(Available data)
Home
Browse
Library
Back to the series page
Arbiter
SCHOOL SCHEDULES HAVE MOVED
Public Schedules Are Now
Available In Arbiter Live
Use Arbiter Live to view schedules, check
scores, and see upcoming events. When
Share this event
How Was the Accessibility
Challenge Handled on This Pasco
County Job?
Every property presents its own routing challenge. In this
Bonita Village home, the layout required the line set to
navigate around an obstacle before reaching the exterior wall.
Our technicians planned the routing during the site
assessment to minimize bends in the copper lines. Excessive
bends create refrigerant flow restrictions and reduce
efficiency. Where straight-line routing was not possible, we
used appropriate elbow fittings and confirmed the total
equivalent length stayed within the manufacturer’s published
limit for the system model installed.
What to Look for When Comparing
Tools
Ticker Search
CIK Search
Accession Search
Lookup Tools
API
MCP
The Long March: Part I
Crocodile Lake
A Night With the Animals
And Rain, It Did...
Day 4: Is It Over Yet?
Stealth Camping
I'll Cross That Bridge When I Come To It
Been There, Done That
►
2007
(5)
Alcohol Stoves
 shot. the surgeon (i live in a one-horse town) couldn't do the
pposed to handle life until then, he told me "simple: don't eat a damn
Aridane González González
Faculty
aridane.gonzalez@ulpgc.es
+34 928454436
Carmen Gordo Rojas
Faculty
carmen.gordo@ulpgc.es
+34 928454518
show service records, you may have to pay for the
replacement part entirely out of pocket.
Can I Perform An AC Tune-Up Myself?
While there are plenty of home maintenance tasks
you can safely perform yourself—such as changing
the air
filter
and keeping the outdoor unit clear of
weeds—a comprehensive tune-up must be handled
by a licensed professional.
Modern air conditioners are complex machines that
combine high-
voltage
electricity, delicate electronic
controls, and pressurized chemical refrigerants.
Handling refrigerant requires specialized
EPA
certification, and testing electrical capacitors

(Problem description) In the records above, how many lines hold the string "Search"? Only the number should be given.

(Solution to the exercise) 3